African airlines to lose $40 million to covid-19 flight disruption
- IATA records early signs of demand decline
Airlines in Nigeria and other African countries have been estimated to lose $40 million in revenue this year over flight disruption due to coronavirus spread.
Though the losses are in varying degrees, airlines operating on the Chinese routes will bear the larger brunt.
Meanwhile, the International Air Transport Association (IATA) announced global passenger traffic data for January 2020 showing that demand climbed 2.4 per cent – the onset of the covid-19 related flight disruptions.
The January data was down from 4.6 per cent year-over-year growth for the prior month and is the lowest monthly increase since April 2010, at the time of the volcanic ash cloud crisis in Europe that led to massive airspace closures and flight cancellations.
As of yesterday, Nigeria, Algeria, Egypt, and Senegal have recorded their first index cases, with scores under surveillance and contact tracing.
Airlines around the world have suspended or modified flights after the outbreak of the covid-19 coronavirus, which began in mainland China late last year and has now spread to more than 60 countries around the world.
The global hit to the aviation industry is projected to be $29 billion this year – a 4.7 per cent industry-wide drop in revenue per passenger kilometer, IATA has said.
The blow to African airlines could be as much as $40 million, IATA’s special envoy to Africa, Raphael Kuuchi, said at an aviation conference in Addis Ababa, Ethiopia.
IATA forecast in December that African airlines would make a loss of around $200 million this year, similar to 2019.

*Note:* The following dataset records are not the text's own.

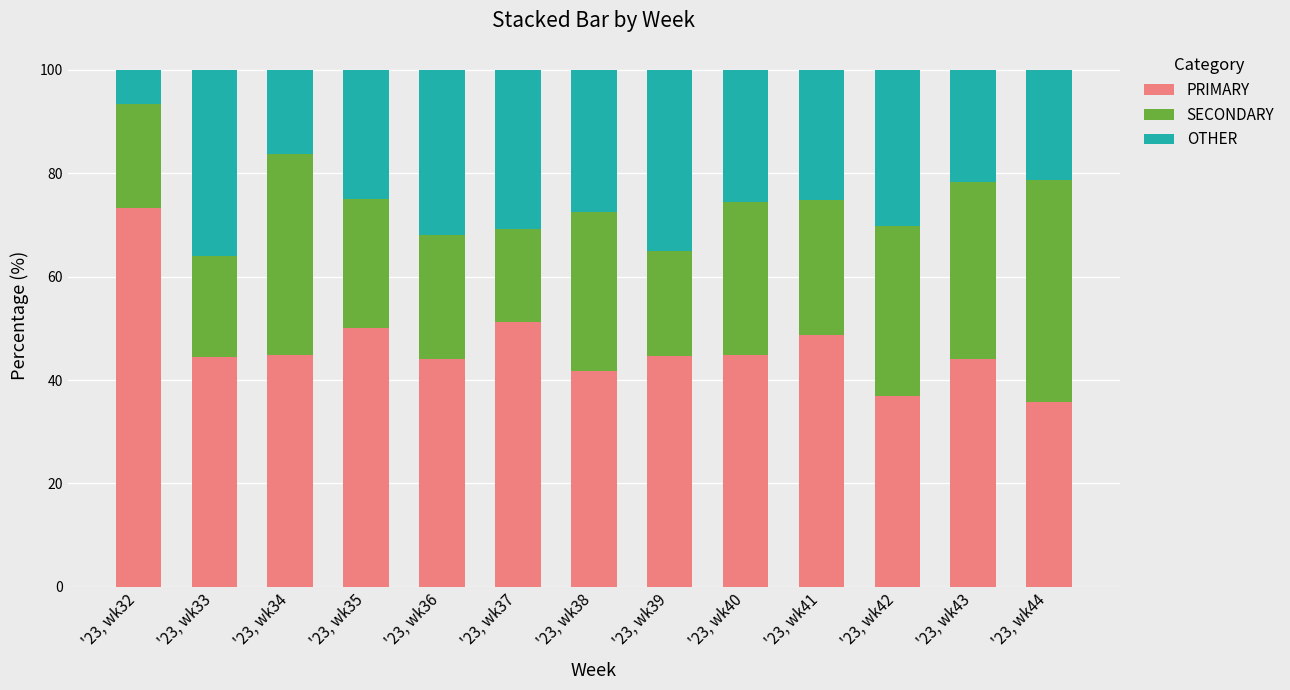

True or false: PRIMARY has a value of 17.7 at '23, wk38.

False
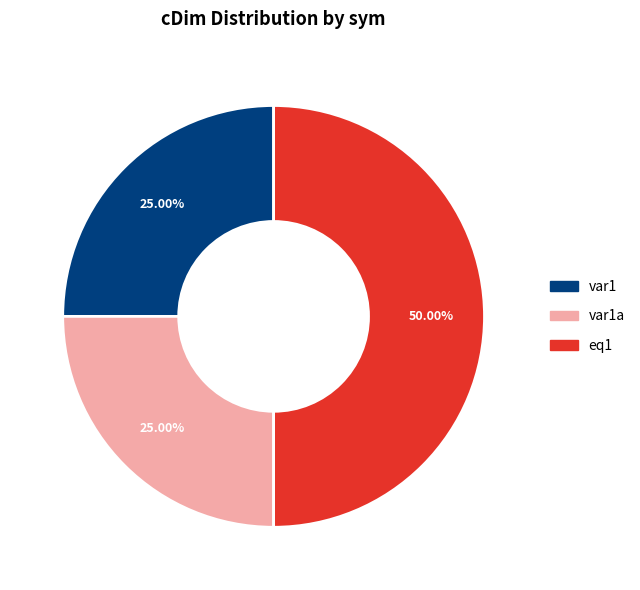

How many slices are in this pie chart?

3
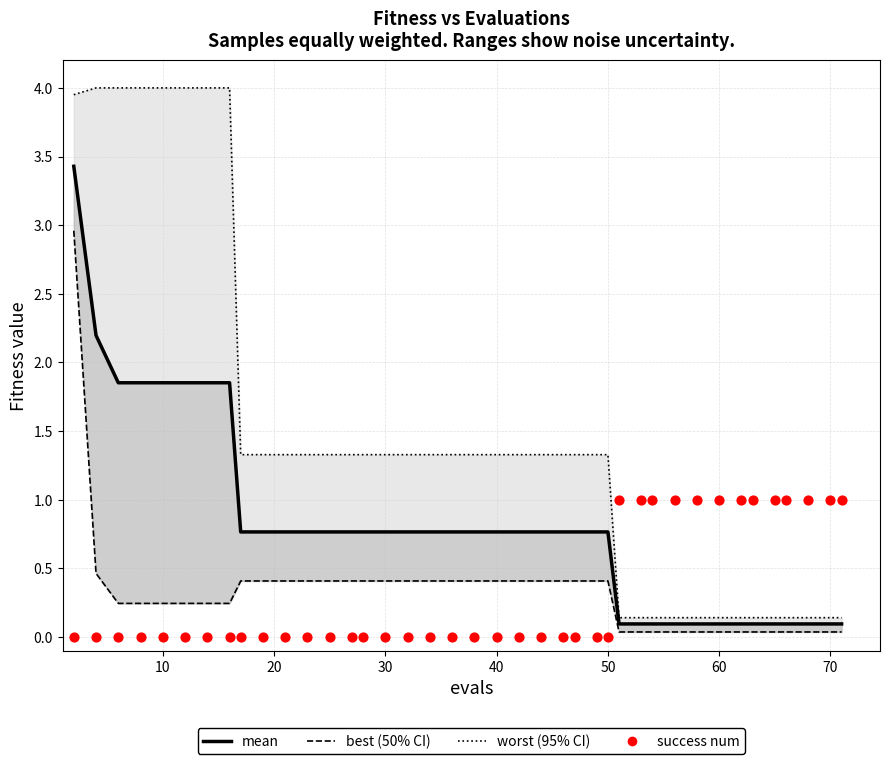

Which series reaches the minimum Y coordinate?

success num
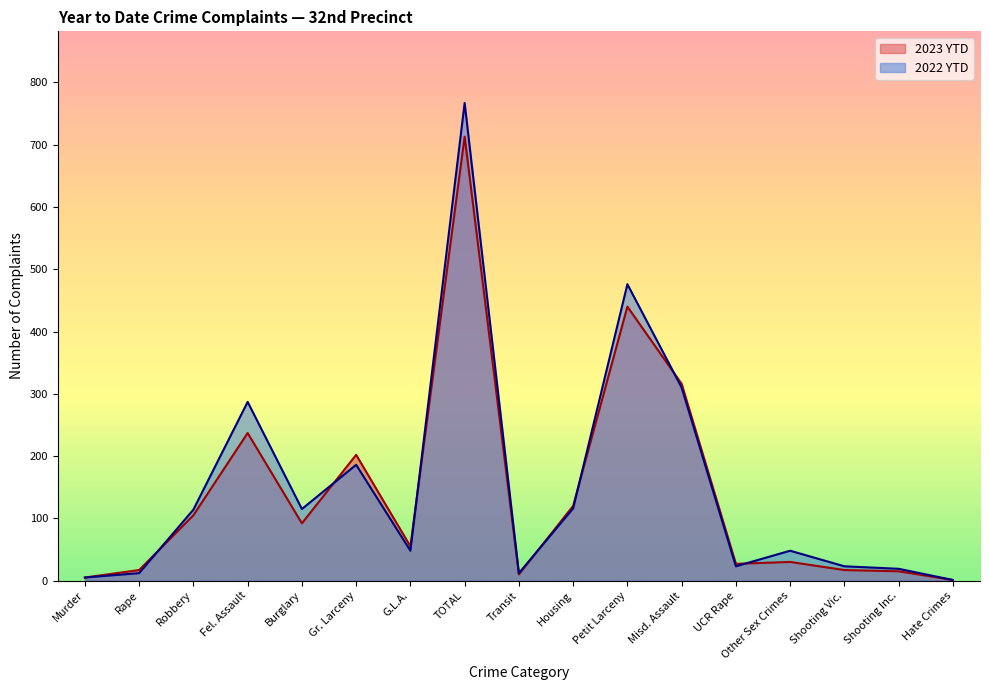

True or false: 2023 YTD has more than 1 interior local peaks.

True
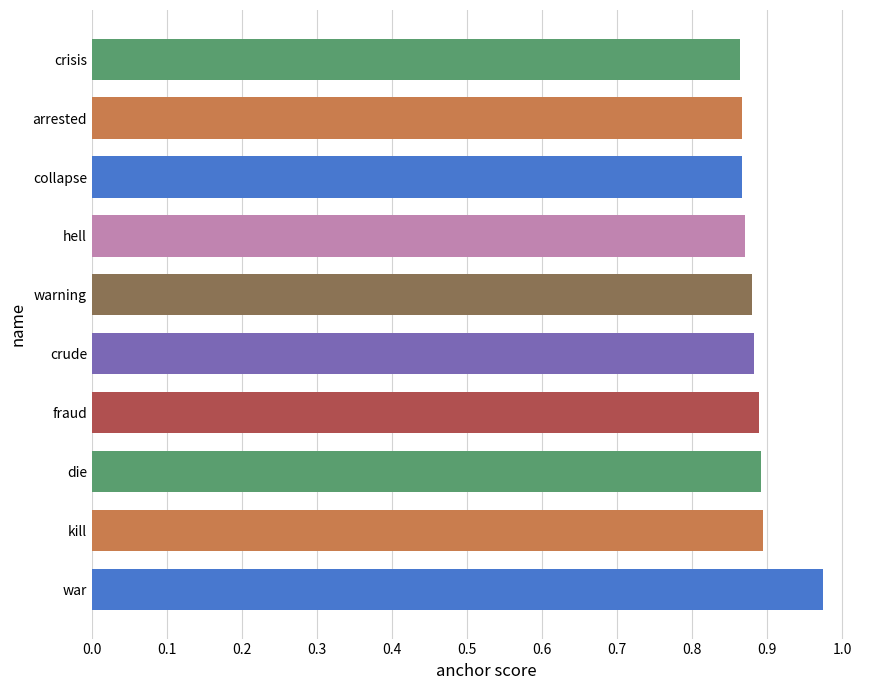

Is it true that the value at die is 0.9?

True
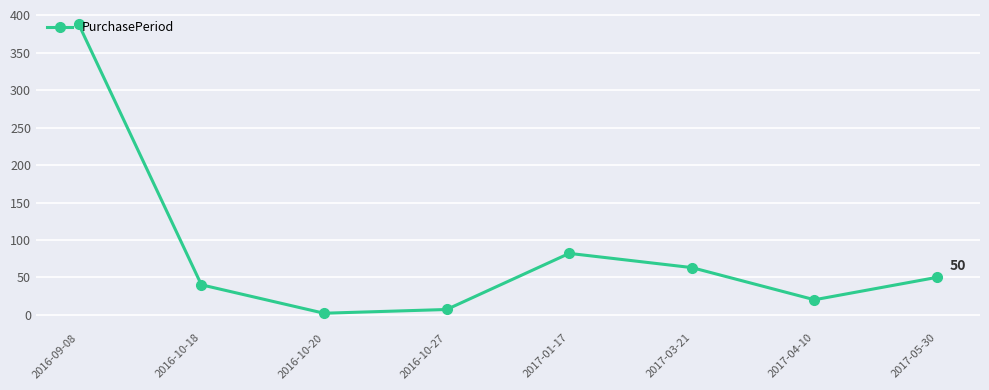

What is the difference between the values at 2017-01-17 and 2016-09-08?

306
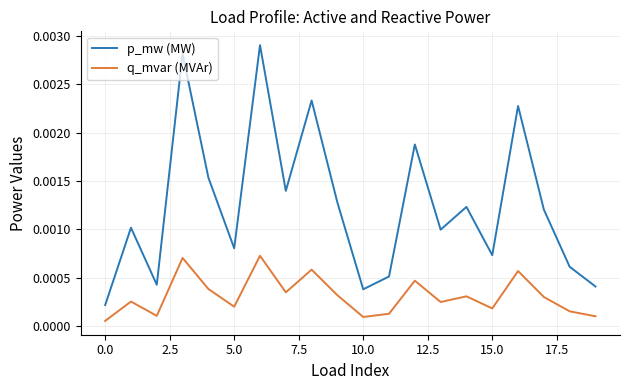

Rank the series by their maximum value, from lowest to highest.

q_mvar (MVAr), p_mw (MW)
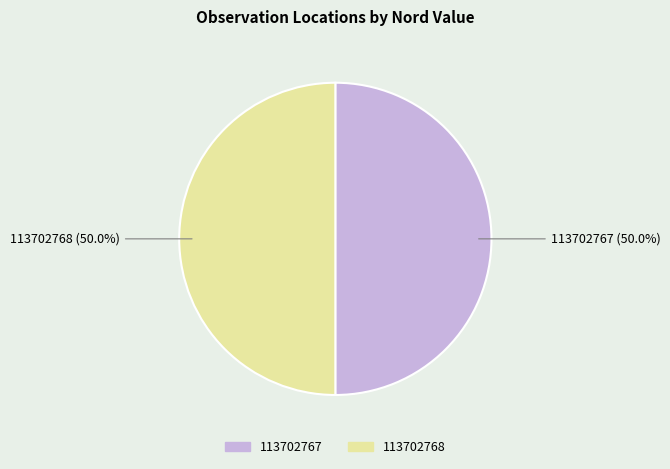

What is the ratio of the value at 113702768 to the value at 113702767?

1.0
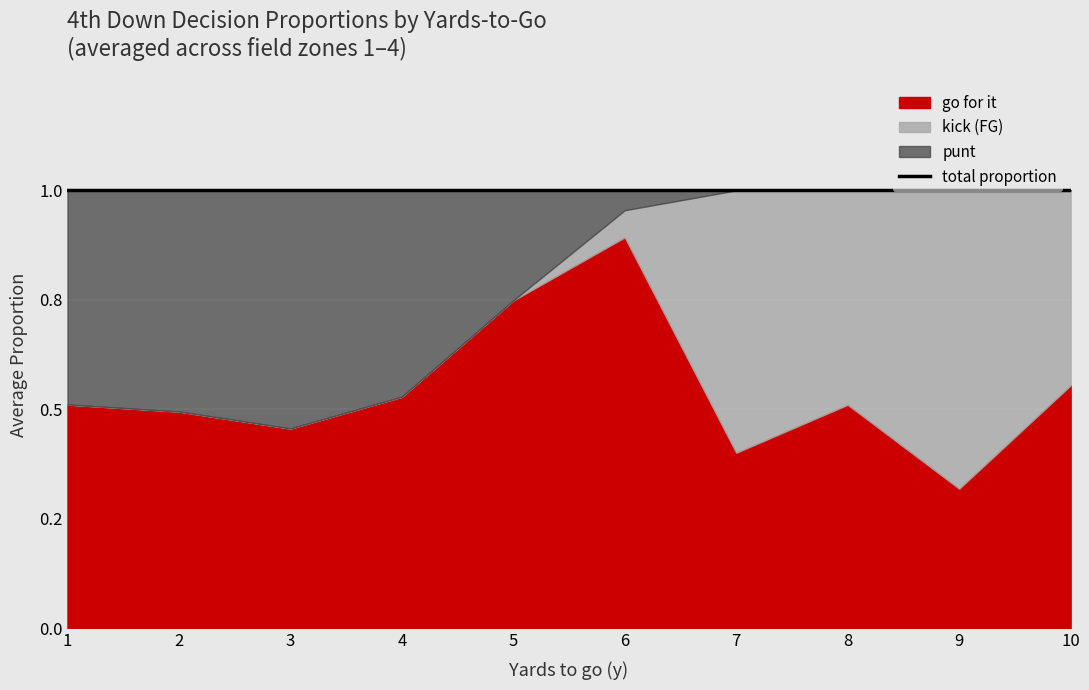

Which series ends up on top after the final intersection of kick and gofor?

gofor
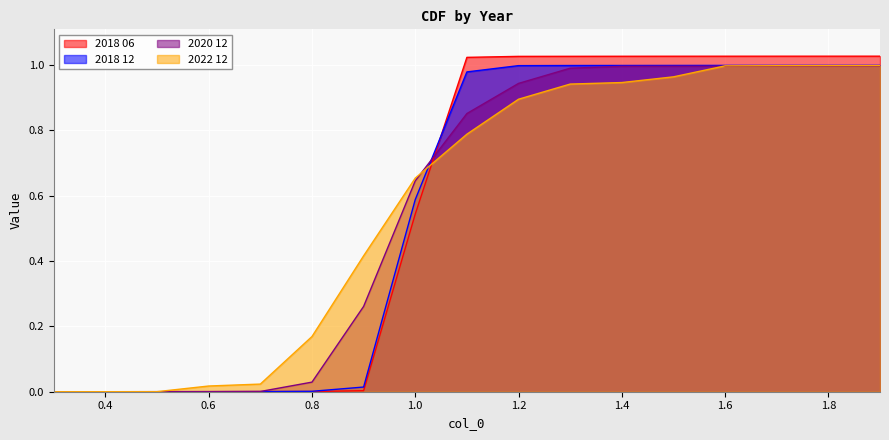

What is the difference between the maximum and minimum values in the 2020 12 series?

1.0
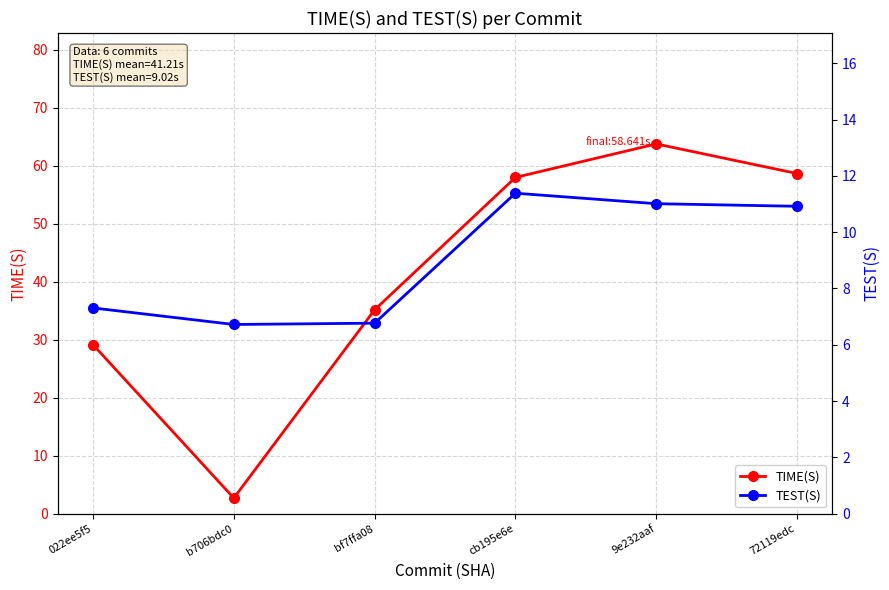

How many values in the TEST(S) series exceed 10?

3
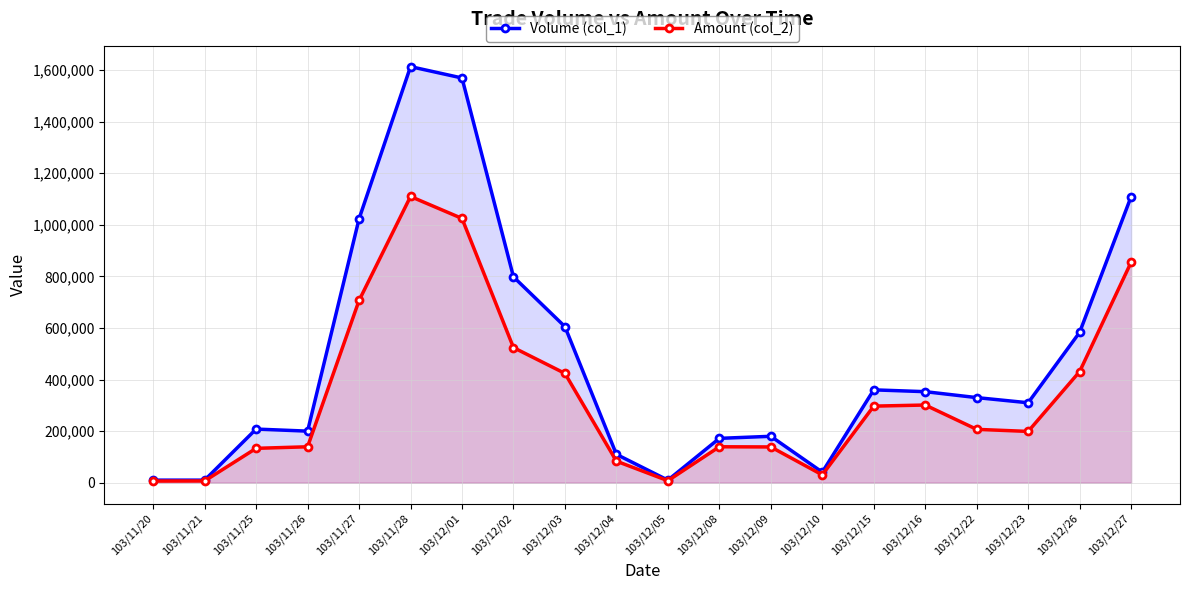

What is the difference between the Amount (col_2) values at 103/12/26 and 103/11/20?

424370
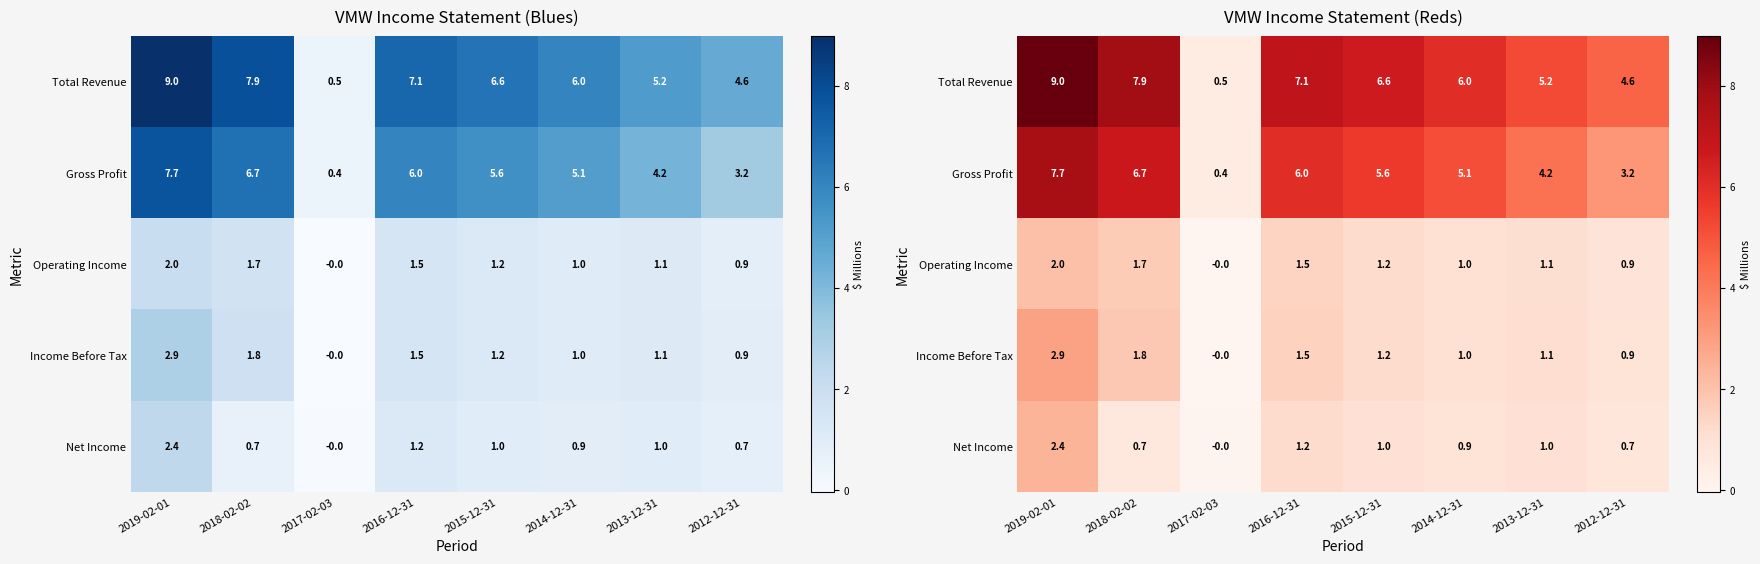

At 2014-12-31, list the series in order from smallest to largest.

Net Income, Operating Income, Income Before Tax, Gross Profit, Total Revenue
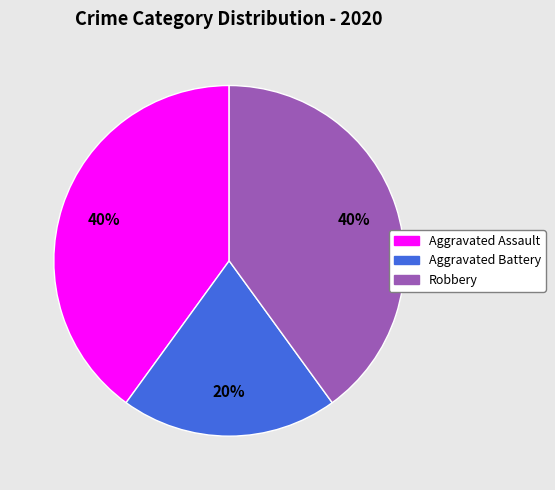

How many segments does this pie chart have?

3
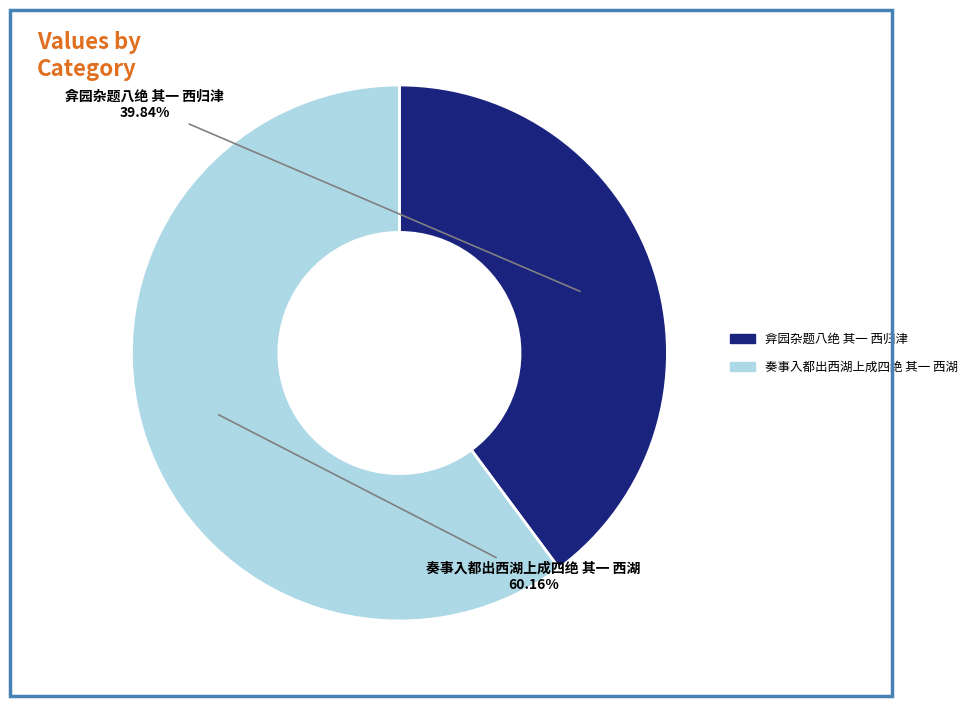

Between 奏事入都出西湖上成四绝 其一 西湖 and 弇园杂题八绝 其一 西归津, which is larger?

奏事入都出西湖上成四绝 其一 西湖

The Chief Executive Officer (CEO) of Ethiopian Airlines, Africa’s largest carrier, Tewolde GebreMariam, said the virus had slashed passenger demand. Ethiopian Airlines has faced criticism online for not cancelling flights to China like neighbours Kenya, Tanzania and Rwanda.
“The air travel demand for Ethiopian Airlines has declined by 20 per cent due to the corona. It is a big shock,” Tewolde said.
On Tuesday, Kenya halted direct flights from Italy’s northern cities of Verona and Milan, which usually head to the Kenyan coast. Northern Italy has seen Europe’s biggest cluster of coronavirus cases.
Last month, Kenya Airways and RwandAir suspended all flights to and from China until further notice.
The World Health Organisation has advised countries against banning flights, saying the outbreak was yet to reach the pandemic level.
IATA’s Director General and CEO, Alexandre de Juniac, said January was just the tip of the iceberg in terms of the traffic impacts owing to the covid-19 outbreak, given that major travel restrictions in China did not begin until 23 January.
“Nevertheless, it was still enough to cause our slowest traffic growth in nearly a decade,” de Juniac said.
January international passenger demand rose 2.5 per cent compared to January 2019, down from 3.7 per cent growth the previous month. With the exception of Latin America, all regions recorded increases, led by airlines in Africa and the Middle East that saw minimal impact from the covid-19 outbreak in January. Capacity climbed 0.9 per cent, and the load factor rose 1.2 percentage points to 81.1 per cent.
African airlines’ traffic climbed 5.3 per cent in January, up slightly from 5.1 per cent growth in December. Capacity rose 5.7 per cent, however, and load factor slipped 0.3 percentage point to 70.5 per cent.
Asia-Pacific airlines’ January traffic climbed 2.5 per cent compared to the year-ago period, which was the slowest outcome since early 2013 and a decline from the 3.9 per cent increase in December. Softer GDP growth in several of the region’s key economies was compounded by covid-19 impacts on the international Chinese market. Capacity rose 3.0 per cent and load factor slid 0.4 percentage point to 81.6 per cent.
European carriers saw January demand climb just 1.6 per cent year-to-year, down from 2.7 per cent in December. Results were impacted by slumping GDP growth in leading economies during the 2019 fourth quarter plus flight cancellations related to covid-19 in late January. Capacity fell 1.0 per cent, and load factor lifted 2.1 percentage points to 82.7 per cent.
Chinese airlines’ domestic traffic fell 6.8 per cent in January, reflecting the impact of flight cancellations and travel restrictions related to covid-19. China’s Ministry of Transport reported an 80 per cent yearly fall in volumes in late January and early February. Capacity slipped 0.2 per cent and passenger load factor plunged 5.4 percentage points to 76.7 per cent.
“The covid-19 outbreak is a global crisis that is testing the resilience not only of the airline industry but of the global economy. Airlines are experiencing double-digit declines in demand, and on many routes, traffic has collapsed. Aircraft are being parked and employees are being asked to take unpaid leave.
“In this emergency, governments need to consider the maintenance of air transport links in their response. Suspension of the 80/20 slot use rule and relief on airport fees at airports where demand has disappeared are two important steps that can help ensure that airlines are positioned to provide support during the crisis and eventually in the recovery,” de Juniac said.